Oil Slides 5% as Hopes for Iran Deal Ease Energy Fears

Cover image from cnbc.com, which was analyzed for this article
Oil prices slid and stocks rose on optimism over a potential US-Iran agreement and Hormuz reopening. Gold also gained as the dollar eased amid shifting energy market expectations.
PoliticalOS
Monday, May 25, 2026 — Business
Markets are reacting to the possibility, not the certainty, of reduced supply risk through Hormuz. Any deal would still leave oil prices elevated for an extended period because physical and logistical constraints cannot be reversed quickly. Readers should watch official confirmation of reopening terms rather than headline tone alone.
What outlets missed
Most coverage omitted the volume of oil and LNG still shut in—roughly 10 to 11 million barrels per day according to analyst estimates not cited in the reviewed pieces. Few outlets detailed the months-long timeline required to clear mines, repair infrastructure, and rebuild inventories even after any reopening. Only one report referenced specific military losses claimed by Petraeus, and none cross-checked those claims against official records or Iranian statements. The pre-war Brent level near $70 and the record stock depletion since February also received little attention outside the BBC dispatch.
Oil Prices Fall on Hopes of Ending Iran Conflict
Oil prices dropped sharply Monday as investors responded to signs of progress in talks between the United States and Iran aimed at ending three months of fighting and reopening the Strait of Hormuz. Brent crude fell more than 5 percent to near 98 dollars a barrel, while West Texas Intermediate traded below 91 dollars, marking the lowest levels in two weeks.
The decline followed comments from President Donald Trump that an agreement had been largely negotiated to restore access to the waterway, through which roughly one-fifth of global oil and liquefied natural gas shipments normally pass. Trump said he had instructed negotiators not to rush any final terms. Secretary of State Marco Rubio added that the process remained a work in progress during remarks in New Delhi. Iranian officials confirmed that substantial portions of the discussions had advanced but stressed that a signed deal was not imminent.
Asian equity markets rose on the news. Japan's Nikkei 225 climbed more than 3 percent in early trading, while Australia's benchmark index gained modestly. Trading remained thin in several major centers closed for holidays. The dollar eased to its weakest level in a week, and gold prices advanced more than 1 percent as lower energy costs reduced near-term inflation concerns.
The conflict, which began in late February, had driven energy prices higher and complicated the outlook for interest rates. With the strait effectively closed, importers such as Japan faced disrupted supplies and elevated costs. Analysts noted that markets were shifting from pricing in geopolitical risk toward assessing potential relief if traffic resumes without new restrictions or tolls.
Former CIA director David Petraeus observed that Iran appeared to be yielding ground on control of the strait. He said any viable arrangement would need to prevent Tehran from regulating passage or threatening future closures. Petraeus also pointed out that Iranian naval and missile capabilities had been significantly reduced by prior strikes, though he warned that partial concessions could still leave the regime in a stronger strategic position over time.

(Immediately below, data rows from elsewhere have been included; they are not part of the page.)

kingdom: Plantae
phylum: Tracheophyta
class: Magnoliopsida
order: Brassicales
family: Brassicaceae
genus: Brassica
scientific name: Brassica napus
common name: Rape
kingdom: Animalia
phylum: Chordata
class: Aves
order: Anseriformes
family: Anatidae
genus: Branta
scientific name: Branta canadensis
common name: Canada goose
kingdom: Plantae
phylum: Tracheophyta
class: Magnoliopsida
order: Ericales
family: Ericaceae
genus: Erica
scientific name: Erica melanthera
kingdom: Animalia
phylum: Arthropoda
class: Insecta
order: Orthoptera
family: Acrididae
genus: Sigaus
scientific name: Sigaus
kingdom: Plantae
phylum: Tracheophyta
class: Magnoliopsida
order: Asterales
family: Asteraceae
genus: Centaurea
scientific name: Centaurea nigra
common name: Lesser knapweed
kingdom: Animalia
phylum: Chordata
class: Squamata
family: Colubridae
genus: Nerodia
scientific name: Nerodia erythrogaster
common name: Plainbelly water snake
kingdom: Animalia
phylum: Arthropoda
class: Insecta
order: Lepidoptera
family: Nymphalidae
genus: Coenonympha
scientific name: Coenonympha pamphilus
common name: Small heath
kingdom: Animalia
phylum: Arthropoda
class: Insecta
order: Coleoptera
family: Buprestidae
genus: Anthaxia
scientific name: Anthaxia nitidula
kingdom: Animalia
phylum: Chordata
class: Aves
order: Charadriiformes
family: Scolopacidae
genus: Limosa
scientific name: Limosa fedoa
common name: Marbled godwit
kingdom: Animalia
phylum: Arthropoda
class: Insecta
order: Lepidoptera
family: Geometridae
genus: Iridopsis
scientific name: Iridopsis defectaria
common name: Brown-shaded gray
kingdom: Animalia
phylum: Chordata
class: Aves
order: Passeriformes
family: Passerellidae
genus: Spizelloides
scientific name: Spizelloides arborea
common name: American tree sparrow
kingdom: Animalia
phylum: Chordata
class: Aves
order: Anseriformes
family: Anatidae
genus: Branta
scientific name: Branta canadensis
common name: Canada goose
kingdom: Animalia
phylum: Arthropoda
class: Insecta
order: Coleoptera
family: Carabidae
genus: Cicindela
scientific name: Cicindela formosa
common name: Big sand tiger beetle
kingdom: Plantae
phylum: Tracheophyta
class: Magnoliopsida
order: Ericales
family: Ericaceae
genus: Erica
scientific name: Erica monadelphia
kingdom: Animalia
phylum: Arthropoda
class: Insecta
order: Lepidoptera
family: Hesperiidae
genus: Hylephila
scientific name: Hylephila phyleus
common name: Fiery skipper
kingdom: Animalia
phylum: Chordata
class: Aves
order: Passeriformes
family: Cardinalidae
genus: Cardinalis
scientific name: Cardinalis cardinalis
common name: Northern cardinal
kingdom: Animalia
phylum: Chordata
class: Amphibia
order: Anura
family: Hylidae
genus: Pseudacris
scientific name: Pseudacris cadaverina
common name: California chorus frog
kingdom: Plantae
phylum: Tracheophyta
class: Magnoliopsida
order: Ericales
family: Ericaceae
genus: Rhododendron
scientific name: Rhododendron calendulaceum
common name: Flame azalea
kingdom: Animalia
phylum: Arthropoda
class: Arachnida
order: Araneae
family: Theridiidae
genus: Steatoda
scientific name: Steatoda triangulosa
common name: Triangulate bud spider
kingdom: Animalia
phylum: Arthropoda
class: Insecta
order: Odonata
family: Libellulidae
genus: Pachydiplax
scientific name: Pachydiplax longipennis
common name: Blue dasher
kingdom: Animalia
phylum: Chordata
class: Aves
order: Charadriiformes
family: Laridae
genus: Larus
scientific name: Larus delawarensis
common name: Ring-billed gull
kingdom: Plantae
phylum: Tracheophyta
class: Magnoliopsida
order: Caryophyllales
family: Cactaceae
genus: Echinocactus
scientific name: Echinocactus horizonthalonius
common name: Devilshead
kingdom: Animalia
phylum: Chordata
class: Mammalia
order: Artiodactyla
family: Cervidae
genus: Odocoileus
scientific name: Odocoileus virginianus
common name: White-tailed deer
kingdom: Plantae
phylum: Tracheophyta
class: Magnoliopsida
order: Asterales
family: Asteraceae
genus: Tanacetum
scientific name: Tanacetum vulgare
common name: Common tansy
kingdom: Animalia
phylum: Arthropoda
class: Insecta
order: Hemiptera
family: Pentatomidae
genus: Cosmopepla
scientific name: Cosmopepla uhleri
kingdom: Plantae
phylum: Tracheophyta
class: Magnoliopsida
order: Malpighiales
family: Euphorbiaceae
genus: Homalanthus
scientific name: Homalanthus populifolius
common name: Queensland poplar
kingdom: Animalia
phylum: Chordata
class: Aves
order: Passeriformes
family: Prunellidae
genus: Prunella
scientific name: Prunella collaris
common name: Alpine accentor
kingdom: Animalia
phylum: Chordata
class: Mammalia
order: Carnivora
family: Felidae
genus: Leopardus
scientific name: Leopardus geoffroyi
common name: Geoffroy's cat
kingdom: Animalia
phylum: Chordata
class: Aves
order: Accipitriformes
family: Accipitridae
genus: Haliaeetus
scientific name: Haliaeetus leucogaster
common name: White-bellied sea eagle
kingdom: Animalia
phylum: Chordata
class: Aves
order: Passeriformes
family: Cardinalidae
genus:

Iran has insisted on retaining its stockpile of highly enriched uranium, a point that remains unresolved. Trump has indicated that Washington would either secure acceptable terms or pursue an alternative course. Markets showed limited reaction to these caveats, focusing instead on the consistent tone of recent statements suggesting movement toward de-escalation.
The episode illustrates how commodity prices and asset values adjust quickly to changes in expected supply conditions. Reduced fears of sustained shortages have already lowered crude benchmarks and supported equities, even as negotiators continue to address core disputes. Further price movements will depend on whether the strait reopens on terms that restore reliable flows without creating new leverage for either side.